**List of tasks**.
1 – In the section on traditional scheduling, why must available resources be managed well? Answer in one to three sentences.
2 – Continue the section on traditional scheduling, starting after the stated design principle.

**Extract**.

━━━━

4.2.2 Traditional Scheduling in Computer Systems

Course subject(s) 4: Resource Management and Scheduling

We have introduced, in Module 4.2.1, the idea that available resources must be managed well, to satisfy both the system users and the resource operators.  For the remainder of Module 4, we focus on short-term resource management and scheduling (RM&S), particularly on (short-term) scheduling. Traditional scheduling offers many techniques for designing, analyzing, developing, deploying, and operating scheduling in computer systems. These are the focus of this Module 4 section.

Two major fields of inquiry focus on traditional scheduling: Operations Research (Systems Analysis) and Operating Systems (part of Computer Systems). We address them in turn.

 

Basic Concepts from Operations Research and Systems Analysis

Scheduling has a long tradition in operations research and systems analysis. Numerous meaningful theoretical results, especially related to understanding how schedulers work and to finding optimal schedulers, have appeared steadily and have impacted computer systems from the 1950s on.

One strong conceptual result from this field relates to the following design principle:

Design principle: Separate mechanism from policy.

━━━━

**Data records**.

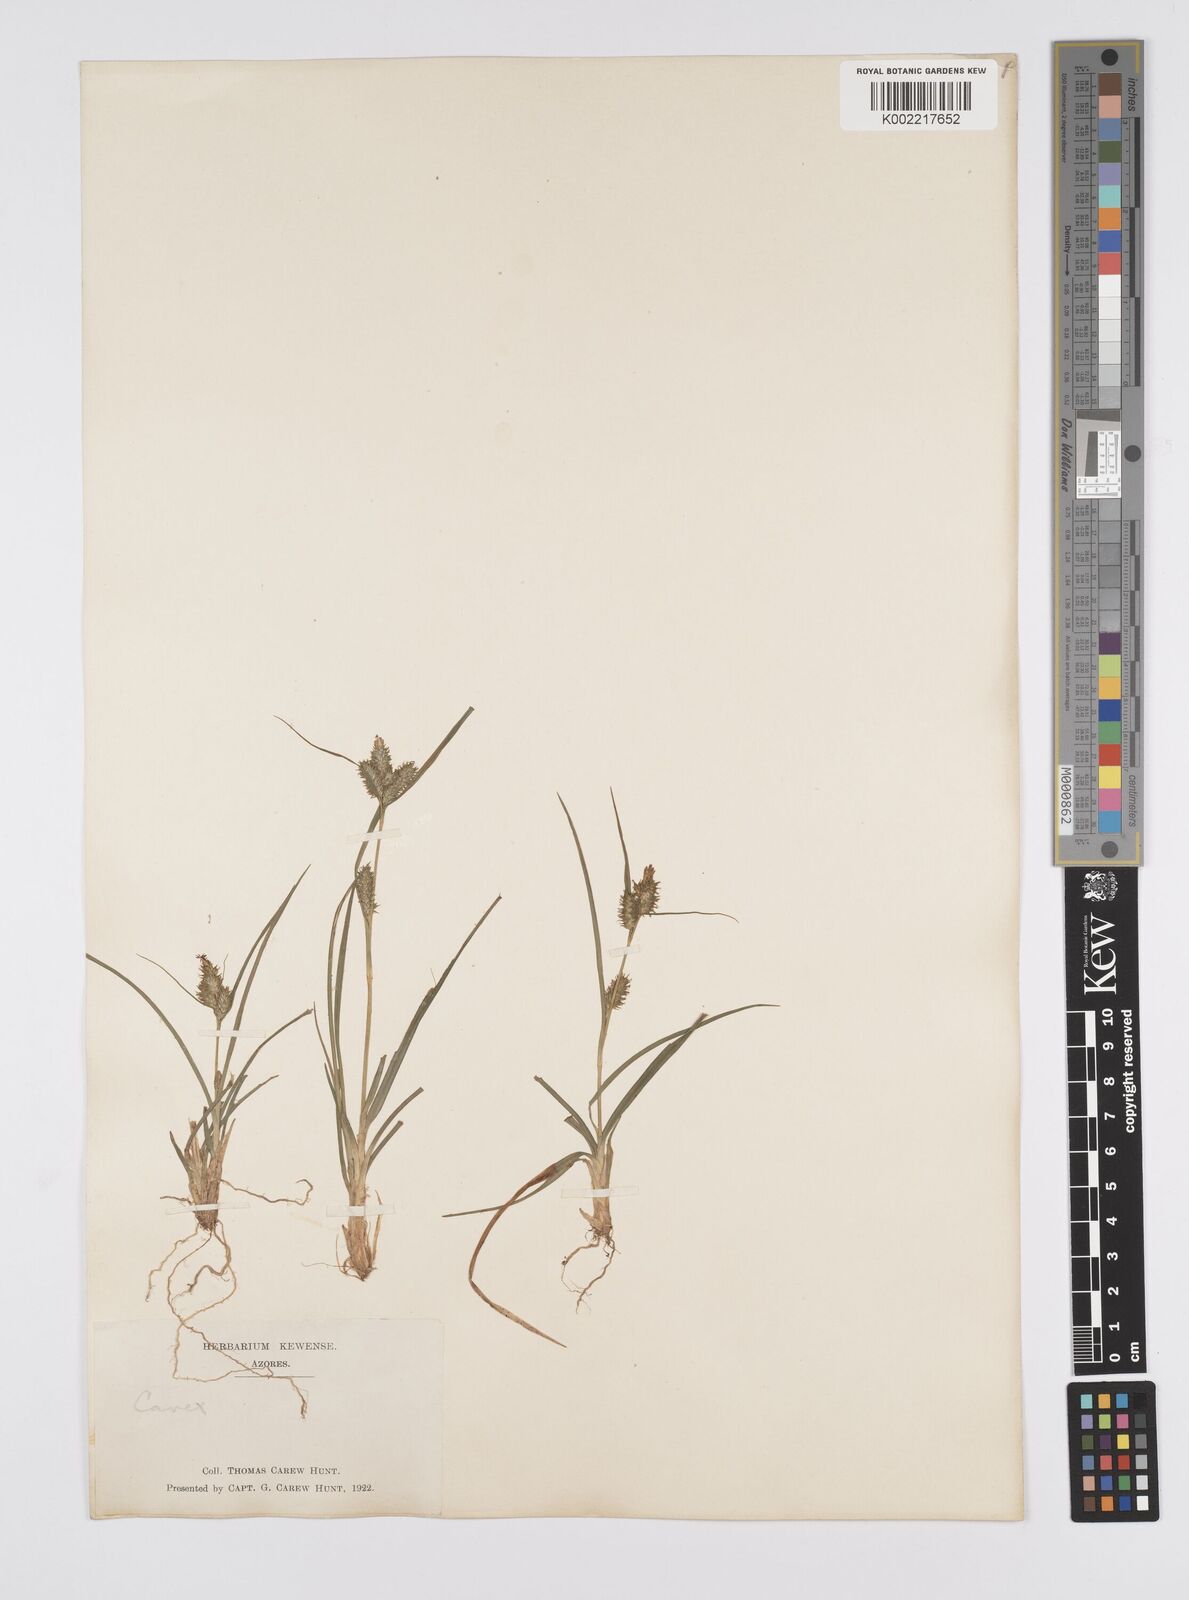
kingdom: Plantae
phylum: Tracheophyta
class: Liliopsida
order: Poales
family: Cyperaceae
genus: Carex
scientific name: Carex
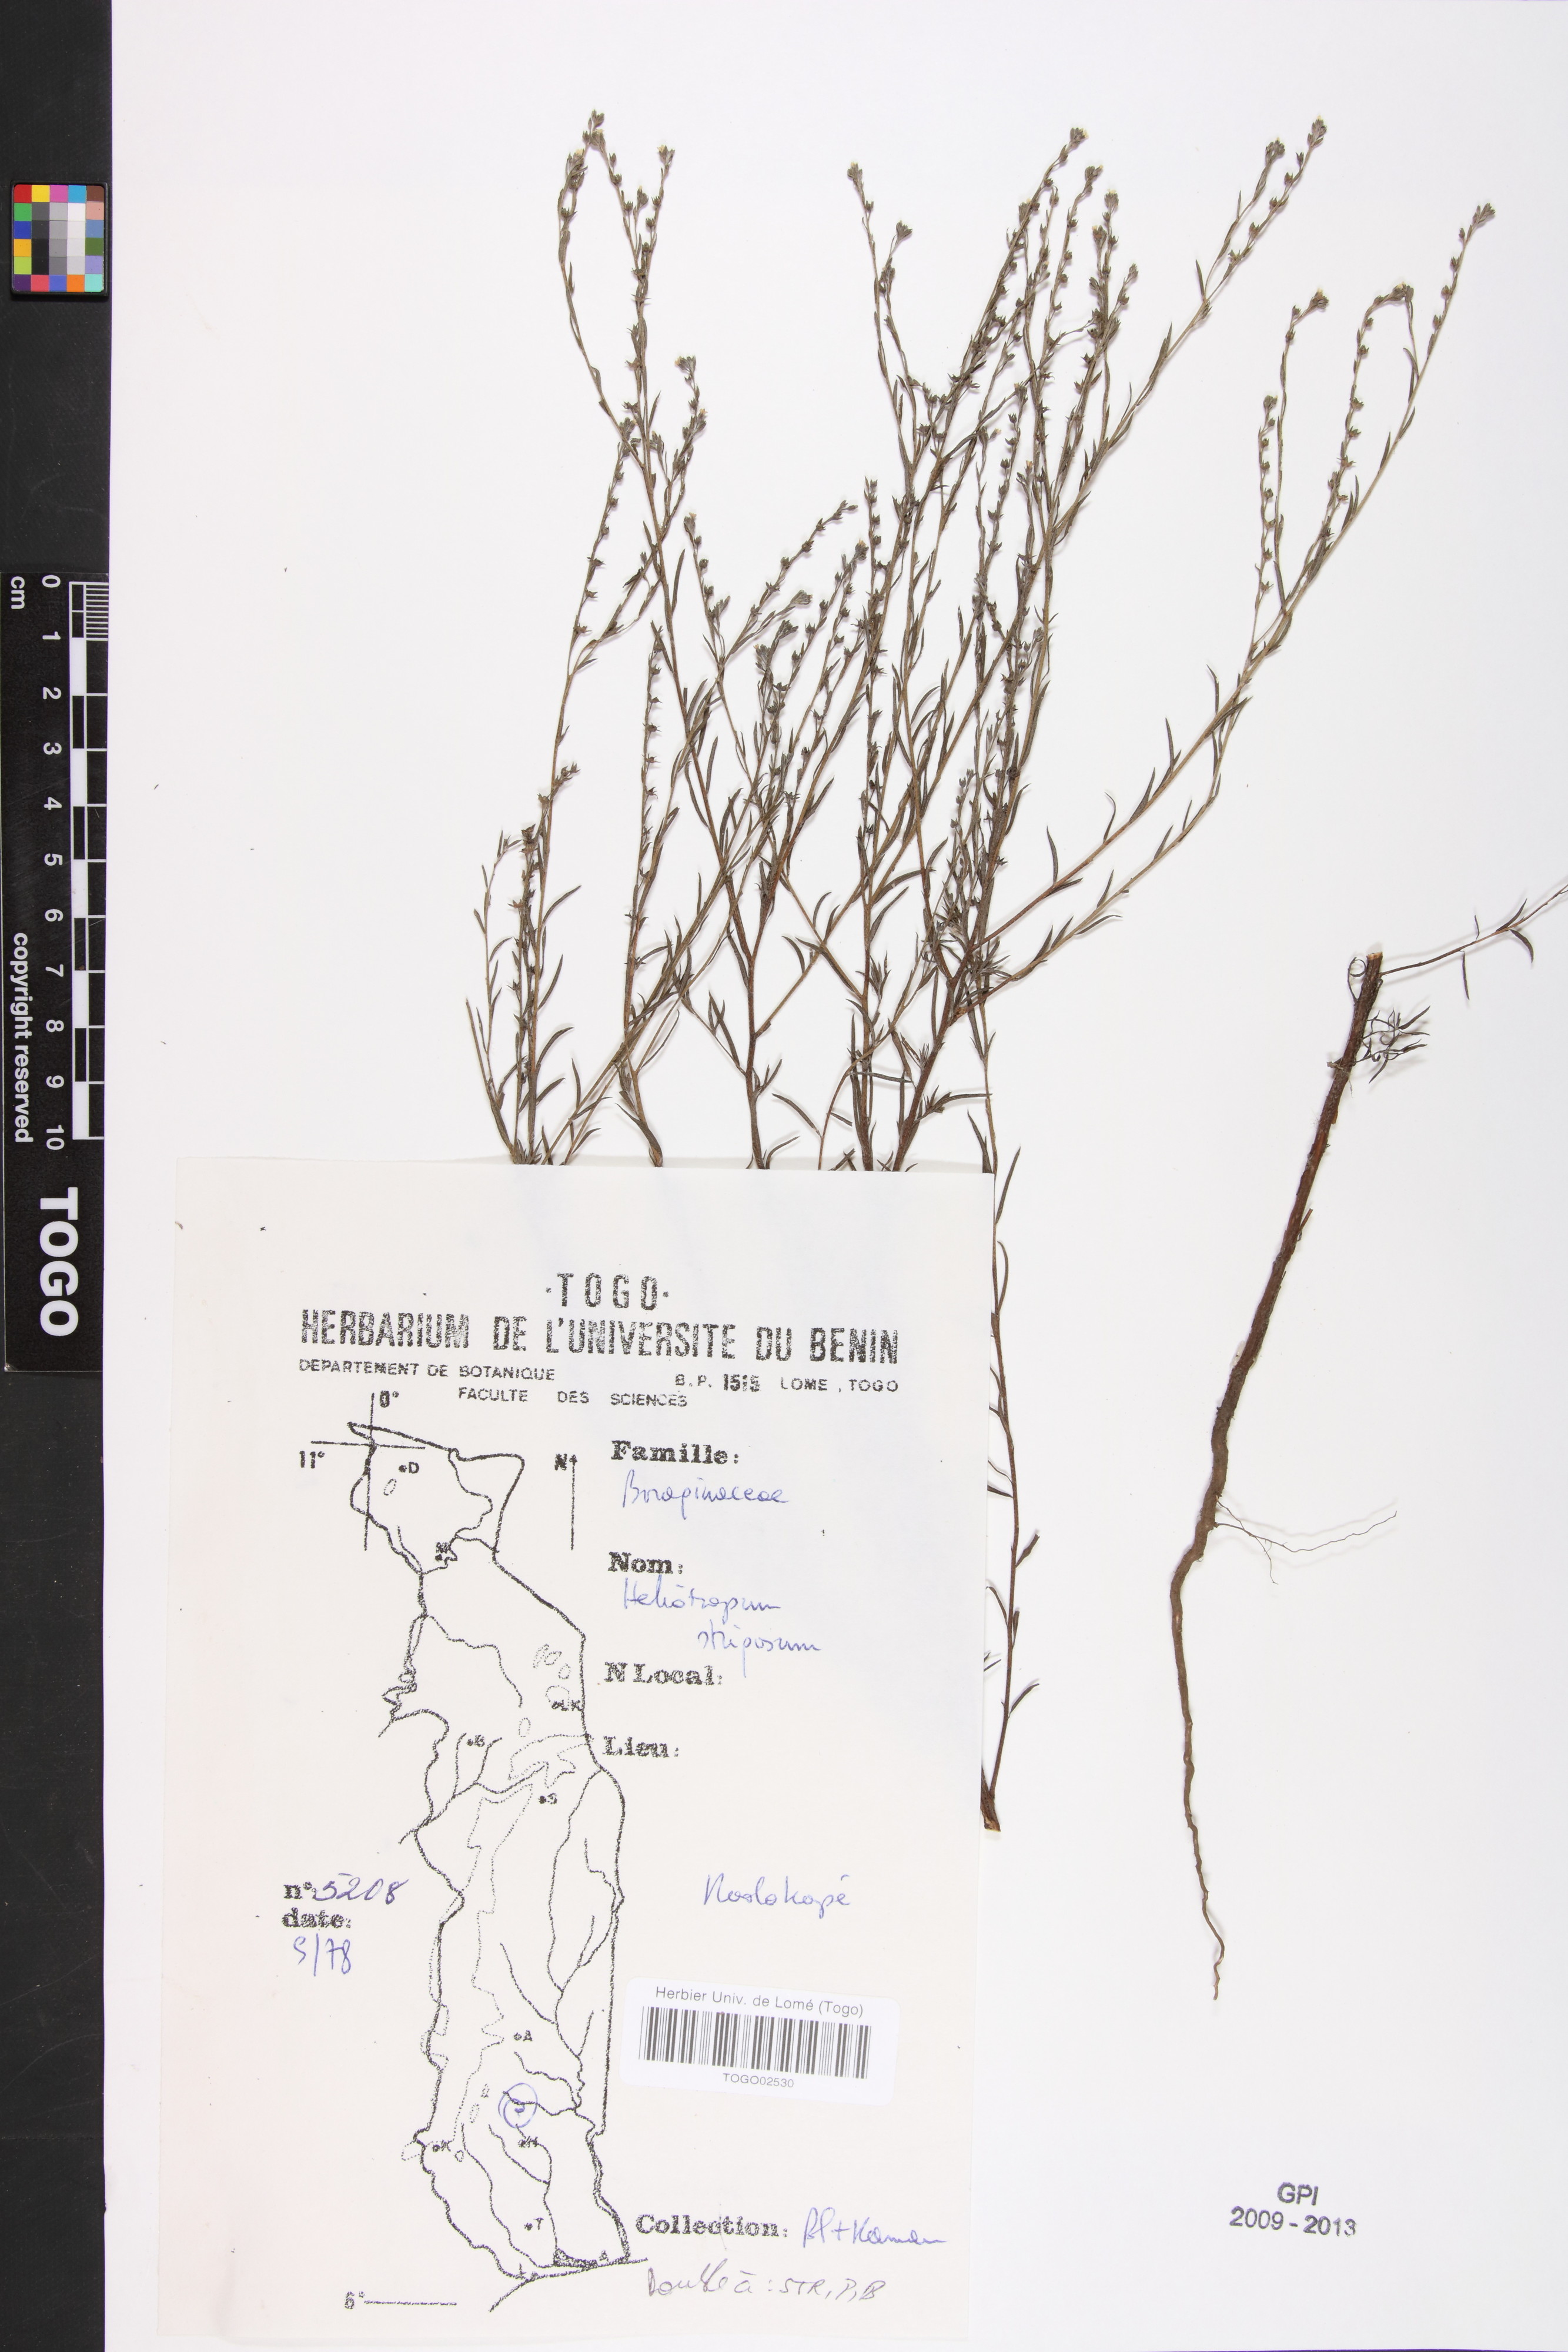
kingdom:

━━━━

**Answers to the problems**.
1 – Available resources must be managed well so that both the system users and the resource operators are satisfied.

2 –
The mechanism describes what the system does, mechanically, once it encounters the appropriate trigger, such as the periodic clock tick or the sudden arrival of a new workload. A typical scheduling mechanism could be to add incoming workload to the queue, or to retrieve one job from the queue so it can be allocated resources; the queue is an abstract object store that can hold information about jobs (and others), and both operations described in this paragraph are typical of Queueing Theory.

The policy guides how the mechanism will take decisions. In many RM&S frameworks, both theoretical and operational, the policy is encoded as an algorithm, with precisely specified input and output.

Operations Research separates many scheduling problems by type of problem, for which typically only a few mechanisms exist, and then by class of policy, for which typically many policies exist. This allows for efficient exploration of the vast design space of mechanisms and policies.

The separation of mechanism from policy is also highly desirable in practice, as it enables the separation of concerns, clear code, and the ability to switch the policy at runtime with minimal complexity. Consequently, it is much used in computer systems.

 

Little’s Law: Relating Queue Length, Workload Arrival Rate, and Service Duration

A strong result in Queueing Theory is Little’s Law, a theorem that relates (i) the queue length or how many jobs are waiting on average in the computer system, (ii) the workload arrival rate or how quickly new jobs arrive to the computer system, as a long-term average, and (iii) how long it takes for the system to complete a job, as a long-term average.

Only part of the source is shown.